Nel rapporto presentato da Amnesty International è possibile definire una classifica, di certo non meritevole, dei Paesi più violenti. Dopo la già menzionata Cina, segue l’Iran con 289 esecuzioni rese note alle autorità e almeno 454 non riconosciute. L’Arabia Saudita sarebbe al terzo posto con 90 condanne, l’Iraq subito dopo con 61 casi dichiarati e gli Stati Uniti dove le persone giustiziate sono state 35.

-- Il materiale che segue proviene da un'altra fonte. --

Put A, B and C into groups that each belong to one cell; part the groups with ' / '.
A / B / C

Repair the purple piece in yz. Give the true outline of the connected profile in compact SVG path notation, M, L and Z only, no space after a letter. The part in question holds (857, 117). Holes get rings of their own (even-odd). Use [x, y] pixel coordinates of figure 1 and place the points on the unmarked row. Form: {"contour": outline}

L’organizzazione internazionale per i diritti dell’uomo indica poi i Paesi dove ancora oggi l’esecuzione capitale viene utilizzata come strumento per sopprimere il dissenso politico. “Falsi motivi” li definisce Amnesty quelli adottati dai governi che con la pretesa di voler mantenere la sicurezza interna o di combattere la criminalità, continuano a compiere omicidi. Non mancano poi i casi in cui il mandato per l’uccisione è stato legato ad adulterio, blasfemia o stregoneria, come più volte è capitato in Pakistan. “I governi che usano la pena di morte per contrastare la criminalità ingannano se stessi. E’ davvero vergognoso – ha detto Salil Shetty – che così tanti Stati nel mondo giochino con la vita delle persone”.